[GIVEN ENTRIES]
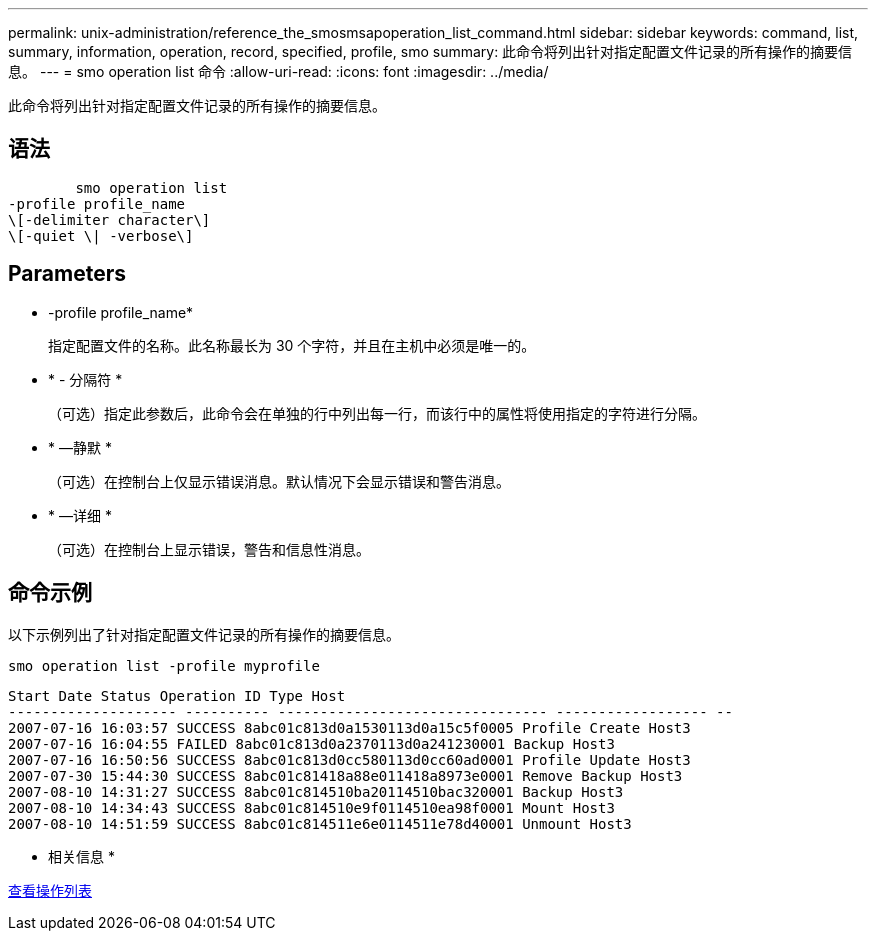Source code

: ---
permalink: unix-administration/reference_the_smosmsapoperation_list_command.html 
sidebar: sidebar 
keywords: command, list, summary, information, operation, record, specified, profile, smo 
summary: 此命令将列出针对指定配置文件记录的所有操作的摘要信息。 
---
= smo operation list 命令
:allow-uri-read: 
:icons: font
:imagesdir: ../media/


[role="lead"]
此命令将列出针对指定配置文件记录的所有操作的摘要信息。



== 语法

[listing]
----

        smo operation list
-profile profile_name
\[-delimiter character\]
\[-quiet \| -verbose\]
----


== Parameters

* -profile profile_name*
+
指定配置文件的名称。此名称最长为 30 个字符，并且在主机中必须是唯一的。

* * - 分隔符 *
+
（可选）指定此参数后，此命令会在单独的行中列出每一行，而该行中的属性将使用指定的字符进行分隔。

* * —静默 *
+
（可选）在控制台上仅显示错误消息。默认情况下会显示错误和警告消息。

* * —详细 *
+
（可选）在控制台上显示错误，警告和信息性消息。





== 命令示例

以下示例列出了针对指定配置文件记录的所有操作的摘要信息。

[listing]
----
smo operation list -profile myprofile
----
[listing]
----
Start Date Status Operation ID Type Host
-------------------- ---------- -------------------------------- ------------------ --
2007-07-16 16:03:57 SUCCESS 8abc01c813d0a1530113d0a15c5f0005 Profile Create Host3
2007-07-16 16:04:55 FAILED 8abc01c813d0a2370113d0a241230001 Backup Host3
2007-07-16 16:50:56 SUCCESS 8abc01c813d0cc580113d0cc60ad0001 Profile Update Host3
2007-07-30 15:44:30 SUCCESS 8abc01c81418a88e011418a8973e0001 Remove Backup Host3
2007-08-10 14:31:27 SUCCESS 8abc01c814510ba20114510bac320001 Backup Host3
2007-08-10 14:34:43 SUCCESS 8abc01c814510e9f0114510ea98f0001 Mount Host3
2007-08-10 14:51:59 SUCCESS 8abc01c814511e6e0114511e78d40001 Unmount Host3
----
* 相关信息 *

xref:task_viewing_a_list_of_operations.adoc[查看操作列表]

==

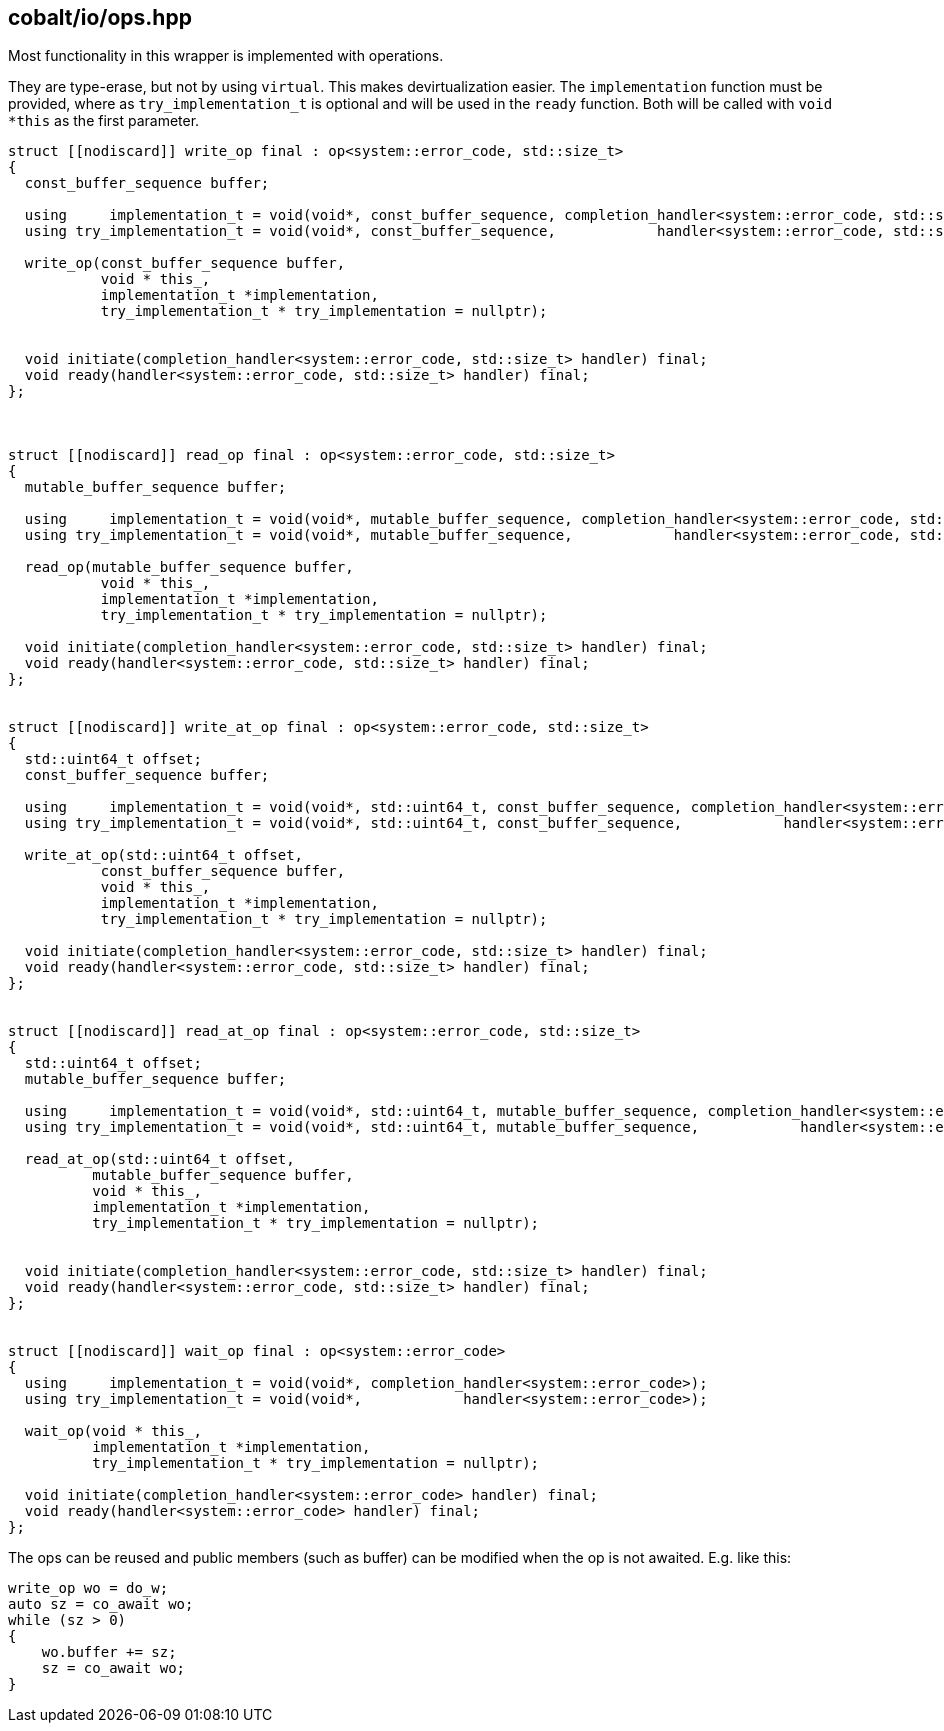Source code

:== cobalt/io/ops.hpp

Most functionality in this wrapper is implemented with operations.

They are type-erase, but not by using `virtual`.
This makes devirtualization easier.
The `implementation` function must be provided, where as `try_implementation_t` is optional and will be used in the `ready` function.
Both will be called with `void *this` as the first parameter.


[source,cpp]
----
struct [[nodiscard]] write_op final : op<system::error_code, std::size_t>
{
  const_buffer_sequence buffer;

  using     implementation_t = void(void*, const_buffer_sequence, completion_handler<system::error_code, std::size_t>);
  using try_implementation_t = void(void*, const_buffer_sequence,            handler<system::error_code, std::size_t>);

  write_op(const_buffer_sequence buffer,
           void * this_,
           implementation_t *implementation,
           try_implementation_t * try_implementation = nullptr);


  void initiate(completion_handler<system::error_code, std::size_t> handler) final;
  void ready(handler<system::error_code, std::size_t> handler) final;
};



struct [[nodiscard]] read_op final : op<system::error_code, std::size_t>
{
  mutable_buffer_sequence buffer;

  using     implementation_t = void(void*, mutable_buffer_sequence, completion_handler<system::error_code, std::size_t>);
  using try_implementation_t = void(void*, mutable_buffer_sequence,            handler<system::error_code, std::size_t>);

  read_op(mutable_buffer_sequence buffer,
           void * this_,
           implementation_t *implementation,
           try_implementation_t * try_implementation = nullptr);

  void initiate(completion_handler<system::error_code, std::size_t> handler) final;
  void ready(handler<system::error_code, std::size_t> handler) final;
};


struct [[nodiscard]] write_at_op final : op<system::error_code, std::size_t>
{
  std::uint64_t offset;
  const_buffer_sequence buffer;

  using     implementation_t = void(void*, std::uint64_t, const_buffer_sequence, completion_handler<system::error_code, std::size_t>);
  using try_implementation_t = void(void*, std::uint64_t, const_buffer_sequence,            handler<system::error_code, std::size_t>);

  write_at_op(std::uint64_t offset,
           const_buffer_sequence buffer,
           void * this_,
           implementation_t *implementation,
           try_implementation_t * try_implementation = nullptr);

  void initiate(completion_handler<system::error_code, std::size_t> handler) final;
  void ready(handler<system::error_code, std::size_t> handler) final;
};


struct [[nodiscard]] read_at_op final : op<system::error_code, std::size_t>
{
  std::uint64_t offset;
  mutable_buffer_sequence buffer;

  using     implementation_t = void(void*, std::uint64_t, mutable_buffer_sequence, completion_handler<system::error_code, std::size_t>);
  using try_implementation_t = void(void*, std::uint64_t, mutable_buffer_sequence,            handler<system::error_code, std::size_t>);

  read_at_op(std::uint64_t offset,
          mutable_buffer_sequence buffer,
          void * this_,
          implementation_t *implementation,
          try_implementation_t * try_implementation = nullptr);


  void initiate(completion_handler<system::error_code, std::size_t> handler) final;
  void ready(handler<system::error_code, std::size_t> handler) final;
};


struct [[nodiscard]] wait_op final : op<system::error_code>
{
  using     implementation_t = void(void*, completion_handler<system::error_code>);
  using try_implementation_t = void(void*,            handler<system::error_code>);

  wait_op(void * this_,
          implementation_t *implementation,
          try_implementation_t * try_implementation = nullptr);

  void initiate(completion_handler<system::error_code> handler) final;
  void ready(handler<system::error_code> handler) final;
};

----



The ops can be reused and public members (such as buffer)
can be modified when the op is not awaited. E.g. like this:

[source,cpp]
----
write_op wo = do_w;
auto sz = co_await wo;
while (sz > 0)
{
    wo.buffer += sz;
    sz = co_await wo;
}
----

* * *

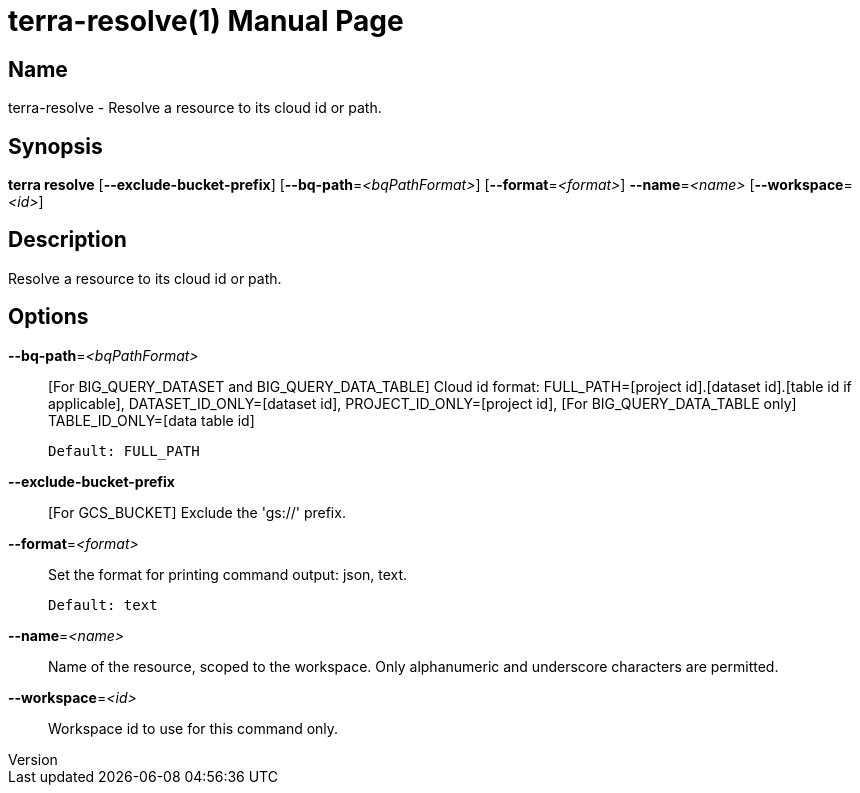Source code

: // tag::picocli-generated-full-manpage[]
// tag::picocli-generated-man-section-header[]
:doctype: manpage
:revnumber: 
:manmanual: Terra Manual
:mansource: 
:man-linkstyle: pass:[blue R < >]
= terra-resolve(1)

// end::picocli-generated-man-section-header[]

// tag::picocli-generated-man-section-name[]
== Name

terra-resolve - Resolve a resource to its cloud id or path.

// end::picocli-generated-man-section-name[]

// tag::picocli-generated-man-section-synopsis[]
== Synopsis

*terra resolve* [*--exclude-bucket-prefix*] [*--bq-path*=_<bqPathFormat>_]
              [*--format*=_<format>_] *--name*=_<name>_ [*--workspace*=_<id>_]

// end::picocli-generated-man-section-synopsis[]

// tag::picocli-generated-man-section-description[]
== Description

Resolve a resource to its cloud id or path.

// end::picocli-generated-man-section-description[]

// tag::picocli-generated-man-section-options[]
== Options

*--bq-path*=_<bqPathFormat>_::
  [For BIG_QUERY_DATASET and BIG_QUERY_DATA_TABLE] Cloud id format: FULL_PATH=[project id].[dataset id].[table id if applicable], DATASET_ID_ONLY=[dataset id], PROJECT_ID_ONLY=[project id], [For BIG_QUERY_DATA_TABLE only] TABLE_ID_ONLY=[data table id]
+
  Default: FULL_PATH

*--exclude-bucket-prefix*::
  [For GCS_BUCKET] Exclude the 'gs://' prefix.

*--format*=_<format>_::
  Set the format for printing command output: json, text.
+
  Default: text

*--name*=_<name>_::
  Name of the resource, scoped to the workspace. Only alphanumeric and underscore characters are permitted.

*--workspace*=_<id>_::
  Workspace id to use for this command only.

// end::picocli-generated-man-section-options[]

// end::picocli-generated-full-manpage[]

[YOUR TASK] Copy whichever lines in the listing above hold "picocli".

[WRITTEN SOLUTION]
: // tag::picocli-generated-full-manpage[]
// tag::picocli-generated-man-section-header[]
// end::picocli-generated-man-section-header[]
// tag::picocli-generated-man-section-name[]
// end::picocli-generated-man-section-name[]
// tag::picocli-generated-man-section-synopsis[]
// end::picocli-generated-man-section-synopsis[]
// tag::picocli-generated-man-section-description[]
// end::picocli-generated-man-section-description[]
// tag::picocli-generated-man-section-options[]
// end::picocli-generated-man-section-options[]
// end::picocli-generated-full-manpage[]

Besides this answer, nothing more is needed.